**Task requirements**
(1) Using the blog post on favorite Irish writers below, decide whether each statement agrees with it: (a) the writer's birthday falls on Bloomsday; (b) Oscar Wilde attended Trinity College in Dublin; (c) the writer knew Bram Stoker was Irish before first visiting Dublin. For each, answer yes or no and quote the deciding words.
(2) Transcribe the blog post on favorite Irish writers below from "Wednesday, June 26, 2013" up to and including "to be Irish.".

Wednesday, June 26, 2013

My Favourite Irish Writers

I recently went on my second trip to Dublin. The first time I was there I dragged my mum and brother to the Dublin Writers Museum, and the most recent time I spent one of the days of my trip traipsing around the city going to every bookshop I could find, and it also happened to be Bloomsday while I was there (coincidentally, Bloomsday is also my birthday). All this Irish literary...ness inspired me to write this post about my favourite Irish authors, or rather...some of my favourite authors who also happen to be Irish.

Oscar Wilde 1854 - 1900
Oh, Oscar, I love you so much. People don't tend to think of Oscar Wilde as an Irish writer, despite the fact that his full name was 'Oscar Fingal O'Flahertie Wills Wilde' (pretty damn Irish), because after attending Trinity College in Dublin, he spent most of his life away from Ireland. But despite moving away and losing his Irish accent, Wilde still said of himself "I am not English; I'm Irish which is quite another thing."

Bram Stoker 1847 - 1912
Dracula is one of my absolute favourite books, and I never actually knew that Stoker was Irish until my first visit to Dublin 2 years ago, but he is - surprise! Stoker was actually a friend of Oscar Wilde's family, and ended up marrying the girl who Oscar wanted to marry (or...said he wanted to marry).

W.B. Yeats 1865 - 1939
By most accounts Yeats was kind of a fascist crazy person - he was pretty publicly anti-semitic, he spent 27 years pursuing the same woman and then proposed to her daughter, and he had a fairly hardcore obsession with the occult...but dang, homeboy knew how to write a damn poem. Consider the following - Things Fall Apart by Chinua Achebe, Slouching Towards Bethlehem by Joan Didion, Golden Apples of the Sun by Ray Bradbury, the Joni Mitchell song Slouching Towards Bethlehem, the Van Morrison song Crazy Jane on God and No Country For Old Men by Cormac McCarthy. All Yeats quotes. Because everyone wants to get in on his amazing word magic. Seriously, that list could be way longer, kinda seems like any time someone can't think of a title for something they just go "Hey, whack a Yeats quote in there, that'll do".

**Data**

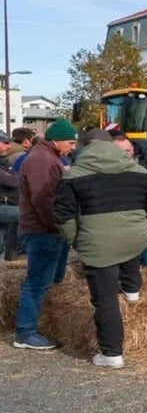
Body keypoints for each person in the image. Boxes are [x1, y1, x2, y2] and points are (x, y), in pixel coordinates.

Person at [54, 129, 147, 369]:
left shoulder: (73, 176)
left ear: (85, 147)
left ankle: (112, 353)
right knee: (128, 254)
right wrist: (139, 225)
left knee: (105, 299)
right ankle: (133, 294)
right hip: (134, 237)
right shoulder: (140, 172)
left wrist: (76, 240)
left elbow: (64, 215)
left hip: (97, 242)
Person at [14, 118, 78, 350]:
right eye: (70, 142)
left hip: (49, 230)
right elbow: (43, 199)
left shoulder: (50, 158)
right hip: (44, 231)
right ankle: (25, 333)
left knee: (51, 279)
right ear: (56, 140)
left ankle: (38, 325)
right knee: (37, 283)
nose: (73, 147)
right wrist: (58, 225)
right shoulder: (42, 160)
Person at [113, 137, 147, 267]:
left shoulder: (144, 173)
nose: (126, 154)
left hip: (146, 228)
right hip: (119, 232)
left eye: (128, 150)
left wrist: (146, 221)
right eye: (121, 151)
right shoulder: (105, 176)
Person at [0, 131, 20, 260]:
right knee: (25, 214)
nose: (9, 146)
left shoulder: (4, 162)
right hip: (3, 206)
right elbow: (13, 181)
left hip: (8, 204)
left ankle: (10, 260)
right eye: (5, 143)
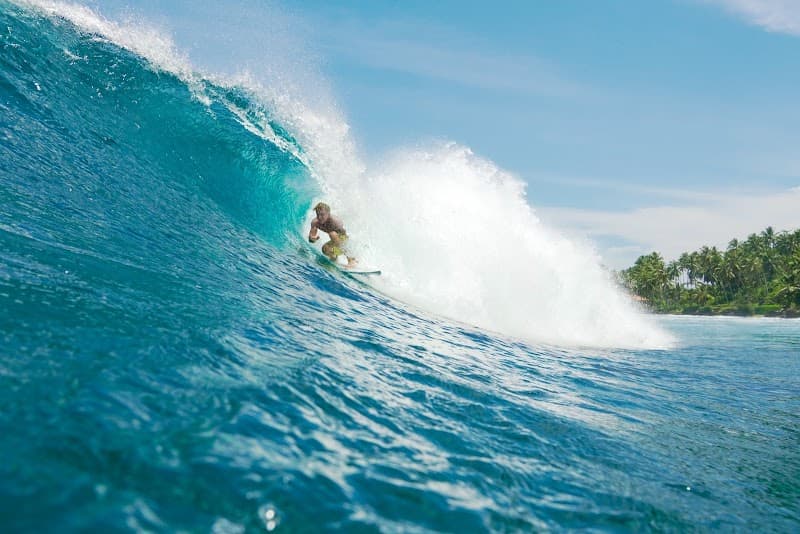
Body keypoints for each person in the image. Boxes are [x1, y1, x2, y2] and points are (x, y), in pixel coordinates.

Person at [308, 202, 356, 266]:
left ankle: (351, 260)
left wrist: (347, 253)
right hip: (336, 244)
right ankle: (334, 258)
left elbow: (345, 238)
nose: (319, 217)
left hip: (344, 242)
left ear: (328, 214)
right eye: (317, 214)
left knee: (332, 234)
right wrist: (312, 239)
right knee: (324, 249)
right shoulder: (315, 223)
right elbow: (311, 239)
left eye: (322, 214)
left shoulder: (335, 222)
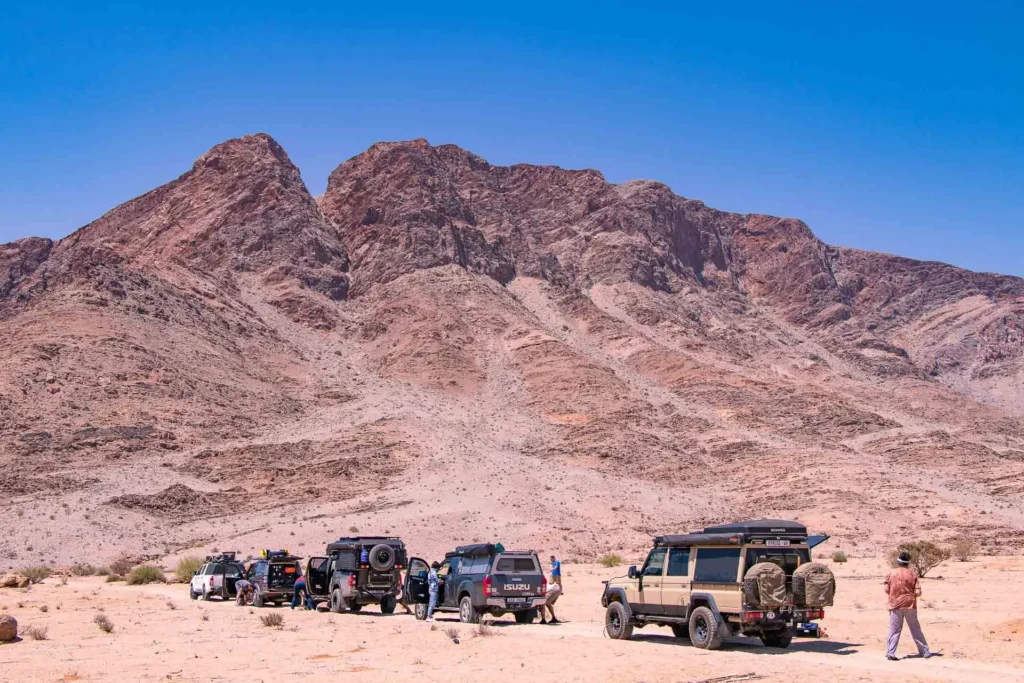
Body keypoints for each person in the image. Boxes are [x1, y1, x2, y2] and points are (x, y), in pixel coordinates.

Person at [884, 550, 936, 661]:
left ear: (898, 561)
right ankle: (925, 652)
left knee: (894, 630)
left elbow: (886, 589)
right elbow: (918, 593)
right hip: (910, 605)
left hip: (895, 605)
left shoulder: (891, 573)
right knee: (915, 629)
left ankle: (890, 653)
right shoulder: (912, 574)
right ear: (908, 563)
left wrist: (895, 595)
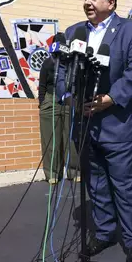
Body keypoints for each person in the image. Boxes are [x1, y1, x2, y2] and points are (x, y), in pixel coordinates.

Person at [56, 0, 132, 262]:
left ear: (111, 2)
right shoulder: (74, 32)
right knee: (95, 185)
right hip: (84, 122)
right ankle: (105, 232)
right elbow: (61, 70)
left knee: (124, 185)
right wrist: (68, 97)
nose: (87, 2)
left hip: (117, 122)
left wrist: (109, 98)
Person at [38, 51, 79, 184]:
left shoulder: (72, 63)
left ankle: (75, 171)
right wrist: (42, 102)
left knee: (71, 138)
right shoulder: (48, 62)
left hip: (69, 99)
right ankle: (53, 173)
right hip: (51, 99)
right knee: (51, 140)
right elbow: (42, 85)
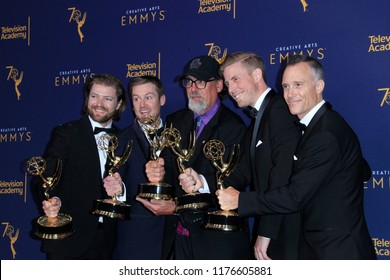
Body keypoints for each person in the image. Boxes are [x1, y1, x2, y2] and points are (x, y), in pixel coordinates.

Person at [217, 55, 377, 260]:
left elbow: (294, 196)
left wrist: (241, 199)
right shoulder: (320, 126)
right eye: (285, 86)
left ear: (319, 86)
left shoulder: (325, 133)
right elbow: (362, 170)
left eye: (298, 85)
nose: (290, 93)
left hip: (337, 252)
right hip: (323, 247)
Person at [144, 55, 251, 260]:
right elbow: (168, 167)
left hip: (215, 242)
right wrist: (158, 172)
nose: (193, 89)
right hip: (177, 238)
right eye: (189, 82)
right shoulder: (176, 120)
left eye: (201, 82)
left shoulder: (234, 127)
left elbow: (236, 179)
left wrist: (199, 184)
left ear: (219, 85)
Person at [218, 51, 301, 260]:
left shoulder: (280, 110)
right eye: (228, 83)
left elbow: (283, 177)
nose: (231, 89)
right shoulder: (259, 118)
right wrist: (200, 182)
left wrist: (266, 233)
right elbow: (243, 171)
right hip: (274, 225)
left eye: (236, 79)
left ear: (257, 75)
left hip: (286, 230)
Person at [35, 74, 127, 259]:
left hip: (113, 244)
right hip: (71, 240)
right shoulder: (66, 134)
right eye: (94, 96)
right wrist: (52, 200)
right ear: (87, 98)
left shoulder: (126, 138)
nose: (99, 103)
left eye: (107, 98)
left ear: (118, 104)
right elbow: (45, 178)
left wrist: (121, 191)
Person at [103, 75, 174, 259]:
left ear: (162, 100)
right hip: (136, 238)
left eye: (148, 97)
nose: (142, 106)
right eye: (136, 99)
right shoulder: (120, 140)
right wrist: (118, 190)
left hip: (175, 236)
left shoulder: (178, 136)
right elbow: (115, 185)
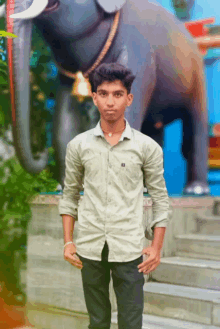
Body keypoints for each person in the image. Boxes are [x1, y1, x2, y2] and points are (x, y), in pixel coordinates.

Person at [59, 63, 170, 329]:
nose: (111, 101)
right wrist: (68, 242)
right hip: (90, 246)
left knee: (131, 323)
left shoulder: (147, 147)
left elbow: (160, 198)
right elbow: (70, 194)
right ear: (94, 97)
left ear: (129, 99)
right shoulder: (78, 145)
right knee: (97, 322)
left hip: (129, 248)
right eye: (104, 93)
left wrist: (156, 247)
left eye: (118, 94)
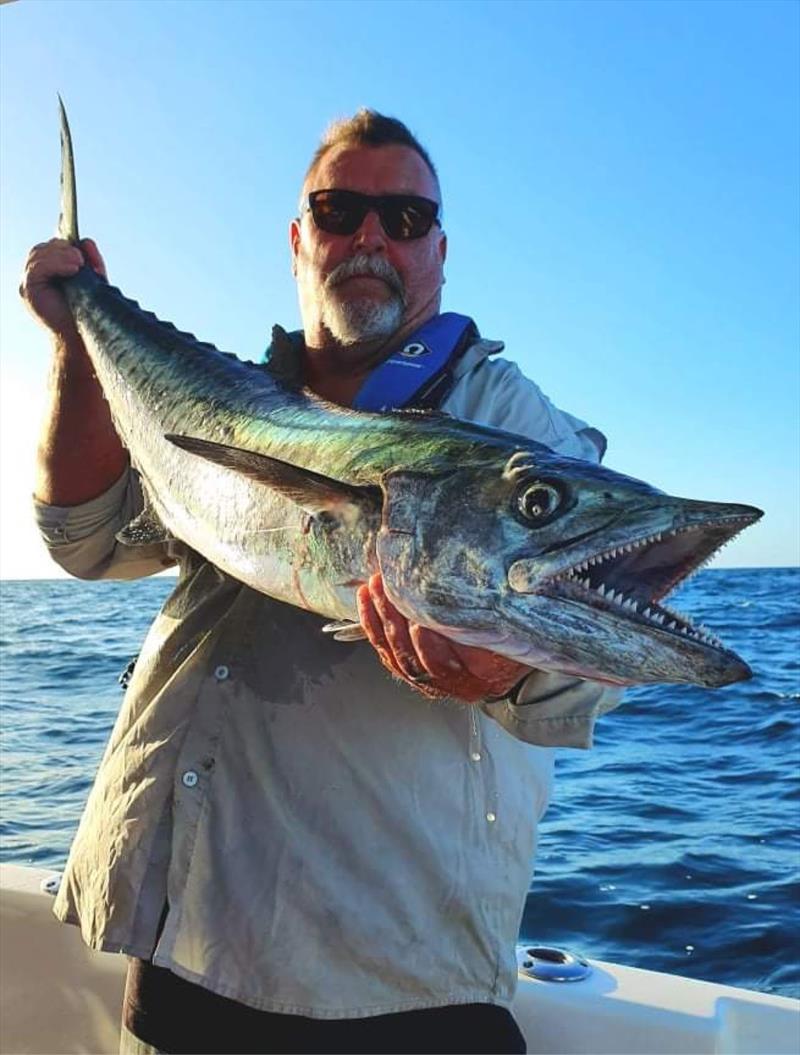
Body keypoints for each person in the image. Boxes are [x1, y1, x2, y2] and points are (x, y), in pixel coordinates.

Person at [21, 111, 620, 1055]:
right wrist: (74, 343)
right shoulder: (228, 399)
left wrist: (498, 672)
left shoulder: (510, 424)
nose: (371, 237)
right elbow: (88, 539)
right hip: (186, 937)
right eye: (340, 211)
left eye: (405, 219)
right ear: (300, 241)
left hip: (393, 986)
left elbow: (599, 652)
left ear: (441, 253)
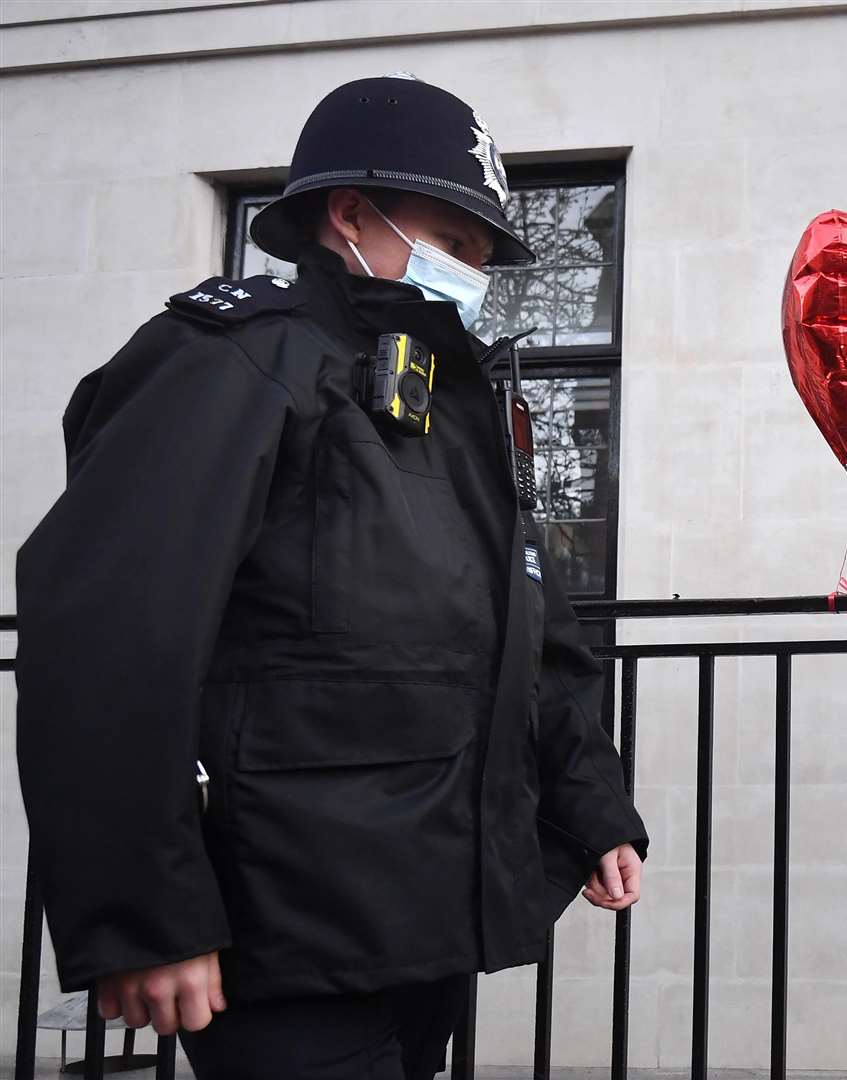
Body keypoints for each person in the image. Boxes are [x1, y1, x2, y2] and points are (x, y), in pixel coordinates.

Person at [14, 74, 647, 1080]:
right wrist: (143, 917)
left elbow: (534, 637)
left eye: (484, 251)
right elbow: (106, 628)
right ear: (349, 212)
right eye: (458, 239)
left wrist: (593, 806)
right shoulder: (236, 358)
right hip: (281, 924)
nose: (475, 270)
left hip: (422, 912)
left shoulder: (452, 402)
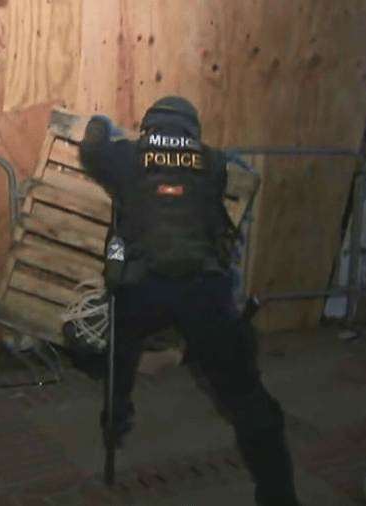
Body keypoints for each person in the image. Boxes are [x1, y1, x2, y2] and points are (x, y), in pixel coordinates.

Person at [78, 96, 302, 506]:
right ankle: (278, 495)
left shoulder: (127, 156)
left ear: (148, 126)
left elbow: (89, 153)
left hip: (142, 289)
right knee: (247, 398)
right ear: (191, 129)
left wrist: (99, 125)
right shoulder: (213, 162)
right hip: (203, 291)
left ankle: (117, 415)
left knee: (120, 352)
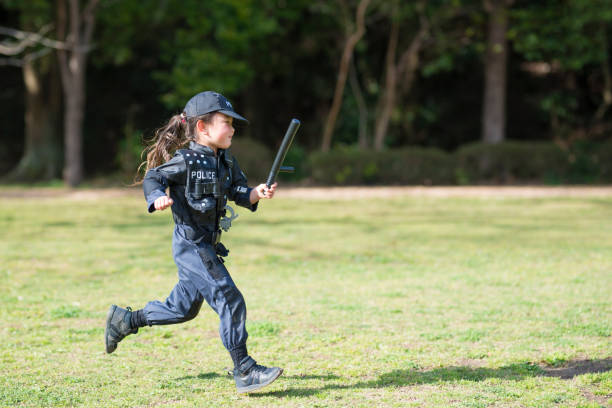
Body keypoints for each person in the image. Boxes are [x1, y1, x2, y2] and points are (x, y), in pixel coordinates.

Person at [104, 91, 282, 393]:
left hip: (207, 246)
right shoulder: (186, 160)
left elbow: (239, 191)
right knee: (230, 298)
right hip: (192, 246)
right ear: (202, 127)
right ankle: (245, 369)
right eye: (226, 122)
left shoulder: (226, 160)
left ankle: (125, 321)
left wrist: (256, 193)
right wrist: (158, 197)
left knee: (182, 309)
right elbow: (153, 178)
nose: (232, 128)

**Task-by-task answers**
(1)
(a) Yes: "coincidentally, Bloomsday is also my birthday"
(b) Yes: "after attending Trinity College in Dublin"
(c) No: "I never actually knew that Stoker was Irish until my first visit to Dublin 2 years ago"

(2)
Wednesday, June 26, 2013

My Favourite Irish Writers

I recently went on my second trip to Dublin. The first time I was there I dragged my mum and brother to the Dublin Writers Museum, and the most recent time I spent one of the days of my trip traipsing around the city going to every bookshop I could find, and it also happened to be Bloomsday while I was there (coincidentally, Bloomsday is also my birthday). All this Irish literary...ness inspired me to write this post about my favourite Irish authors, or rather...some of my favourite authors who also happen to be Irish.